:: PAGE TEXT

Posted by Jim Cagnina on Jun 4, 2020 9:00:00 AM

The Fundamentals of Choosing a Broker

The process of choosing a broker can be more challenging than you think. There are a lot of choices out there, and many have outstanding adverts boasting their greatness. But it's best to do a little research and ask some fundamental questions, as this blog by our guest writer Jim Cagnina, Executive Senior Vice President of Infinity Futures, explains.

Trading Futures and Options on Futures involves substantial risk of loss and is not suitable for all investors.

Here is Jim’s comprehensive checklist of the 10 fundamentals of choosing a broker...

1. Test their technology

The first question is whether the broker's trading technology includes all the features you need. For example, does their trading platform provide advanced order entry services such as server-side orders (like one-cancels-the-other order or OCOs), multi-target brackets, trail stops, etc?   

Is there an option for a web-based trading platform that enables traders to chart and trade from devices like cell phones and tablets? Is it compatible and in sync with the PC-based trading ladder (the DOM - depth of market - or order book)? Can you log into the web- or cloud-based platform at the same time as you use your trading ladder?

When choosing a broker, many brokers will try to sell you features that you don’t need, so focus on these three elements of their online trading technology

  • How reliable is the platform and does it use minimal resources on your trading computer or device?

::::
:: DATA EXCERPTS

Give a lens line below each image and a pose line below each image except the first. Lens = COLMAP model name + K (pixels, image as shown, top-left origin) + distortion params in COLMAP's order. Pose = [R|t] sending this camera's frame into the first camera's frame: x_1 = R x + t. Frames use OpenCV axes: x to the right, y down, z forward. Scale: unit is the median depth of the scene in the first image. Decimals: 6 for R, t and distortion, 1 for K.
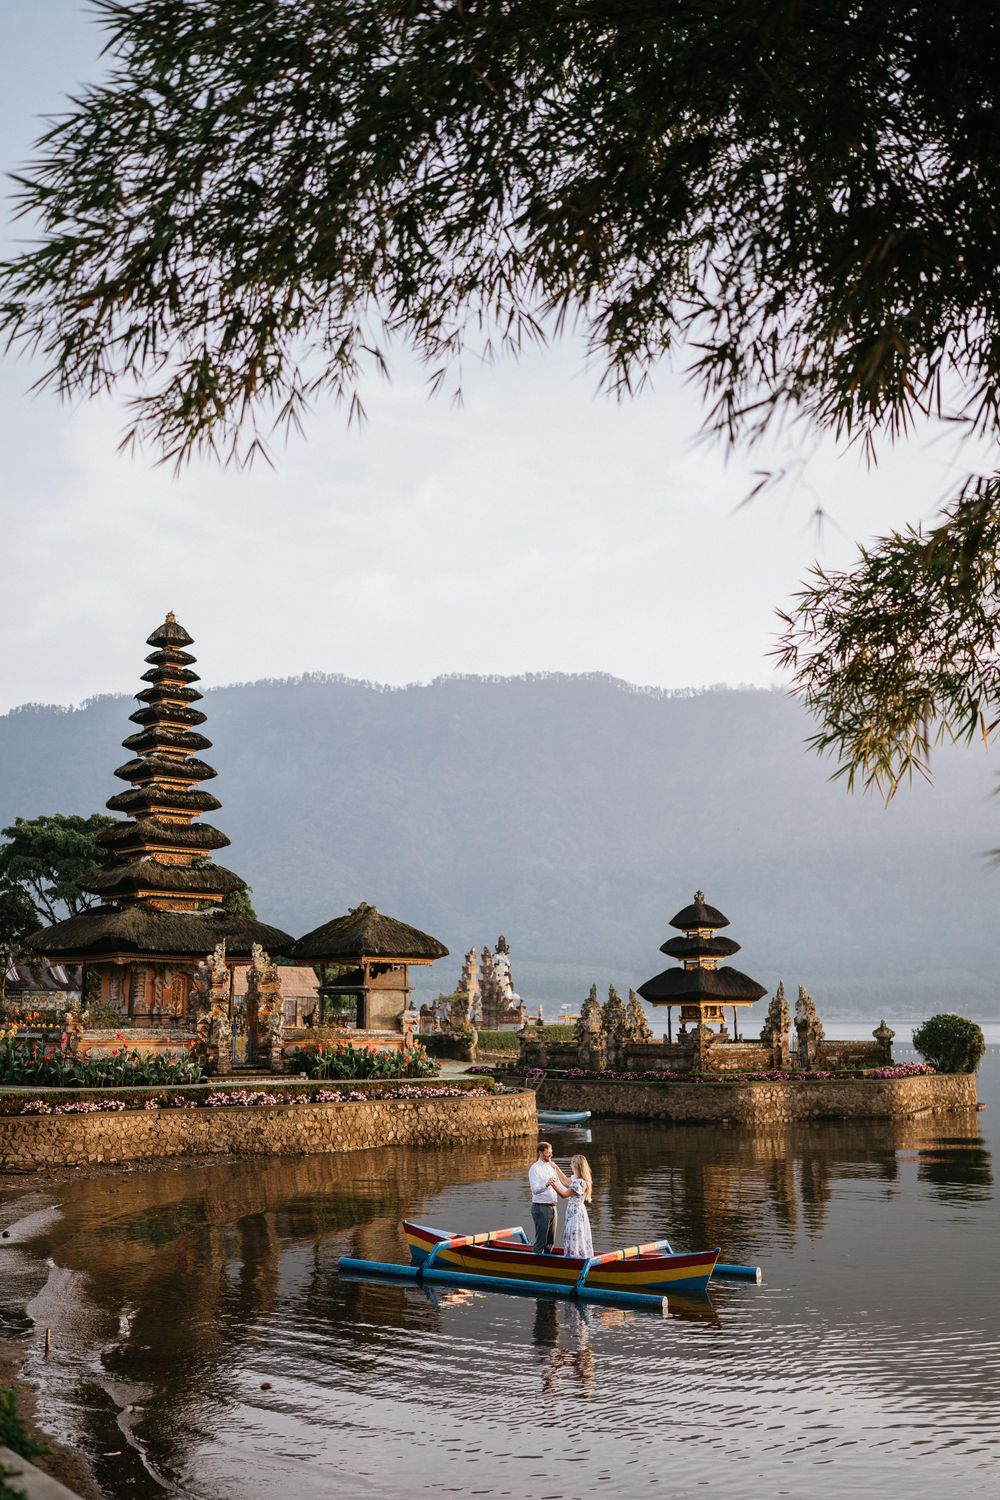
lens RADIAL K [[1458.7, 0, 507.1], [0, 1458.7, 776.4], [0, 0, 1]] dist [-0.020996, 0.000000]
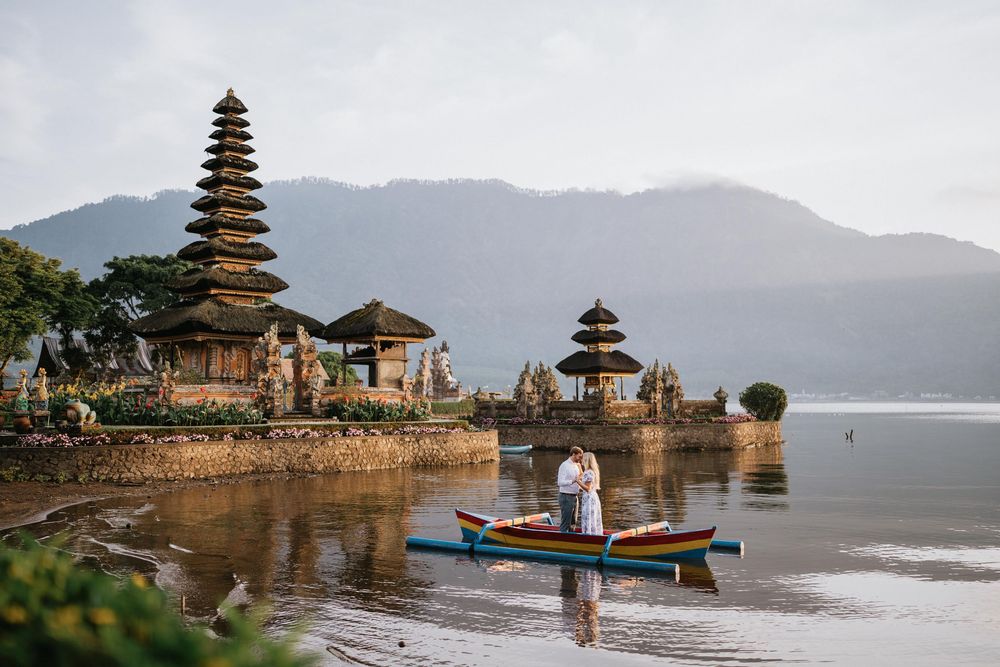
lens RADIAL K [[936.1, 0, 507.6], [0, 936.1, 328.9], [0, 0, 1]] dist [-0.013116, 0.000000]
pose [[0.997043, 0.003243, 0.076776, -0.039935], [-0.009962, 0.996132, 0.087303, 0.035388], [-0.076196, -0.087810, 0.993219, 0.092825]]
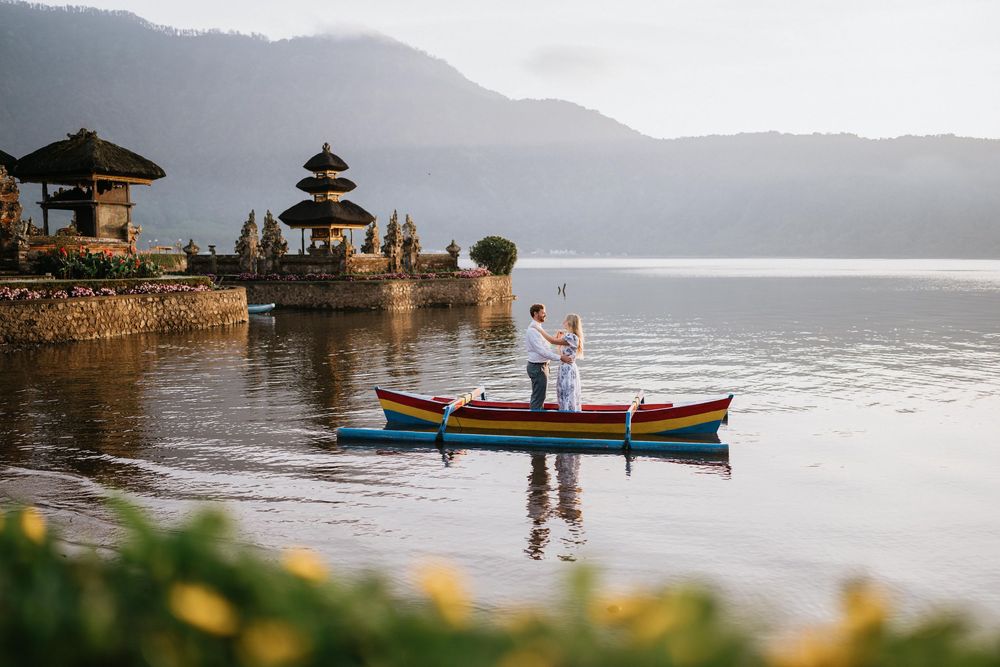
lens RADIAL K [[936.1, 0, 496.9], [0, 936.1, 310.7], [0, 0, 1]] dist [-0.013116, 0.000000]
pose [[0.905770, -0.026517, 0.422939, -0.119789], [-0.067644, 0.976196, 0.206072, 0.053515], [-0.418335, -0.215263, 0.882416, 0.189957]]
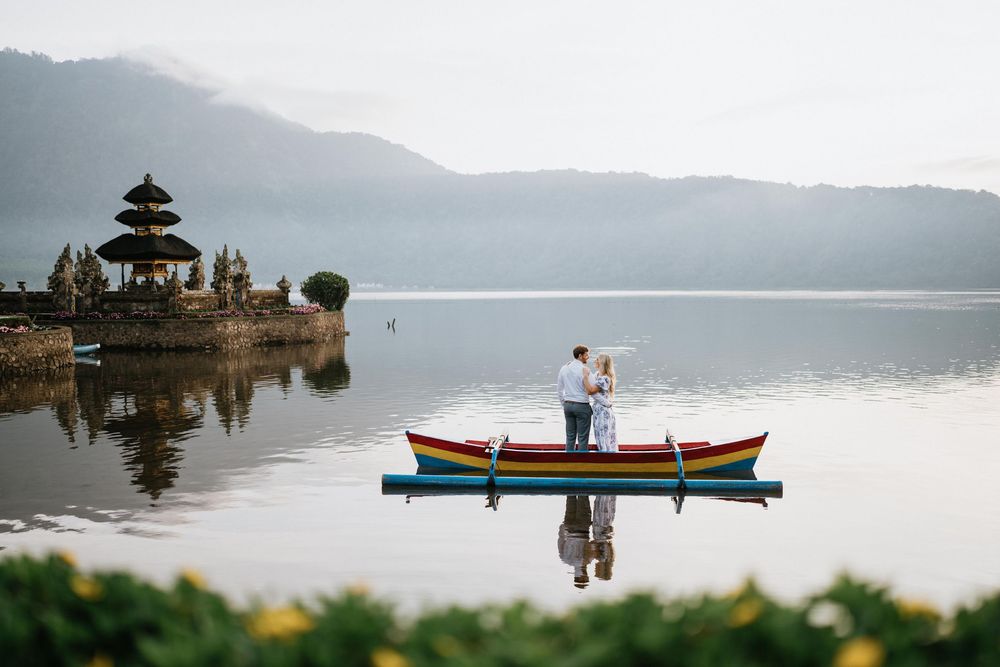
lens RADIAL K [[936.1, 0, 498.4], [0, 936.1, 319.6], [0, 0, 1]] dist [-0.013116, 0.000000]
pose [[0.799473, -0.024428, 0.600205, -0.149471], [-0.092864, 0.982135, 0.163667, 0.053603], [-0.593481, -0.186585, 0.782922, 0.204513]]
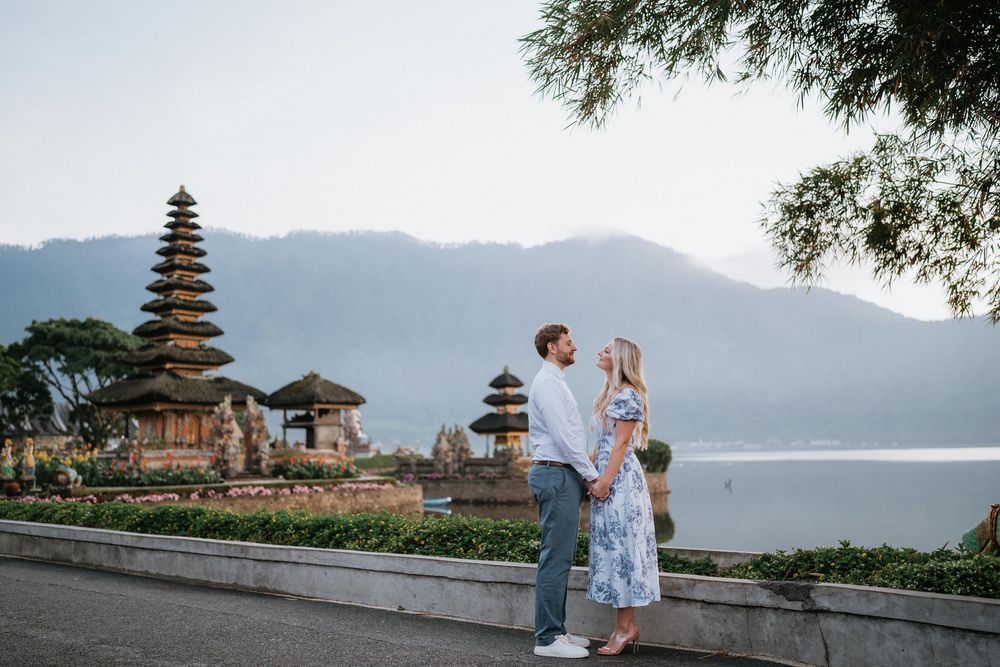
lens RADIAL K [[936.1, 0, 500.0], [0, 936.1, 336.0], [0, 0, 1]] dist [-0.013116, 0.000000]
pose [[0.984974, 0.005343, 0.172621, -0.073496], [-0.012214, 0.999174, 0.038766, 0.005587], [-0.172271, -0.040292, 0.984225, -0.044098]]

::::

EXERCISE REQUIREMENTS → Copy out the passage of the text on choosing a broker from "Trading Futures and" up to and including "trail stops, etc?", keeping every word unchanged.

REPLY →
Trading Futures and Options on Futures involves substantial risk of loss and is not suitable for all investors.

Here is Jim’s comprehensive checklist of the 10 fundamentals of choosing a broker...

1. Test their technology

The first question is whether the broker's trading technology includes all the features you need. For example, does their trading platform provide advanced order entry services such as server-side orders (like one-cancels-the-other order or OCOs), multi-target brackets, trail stops, etc?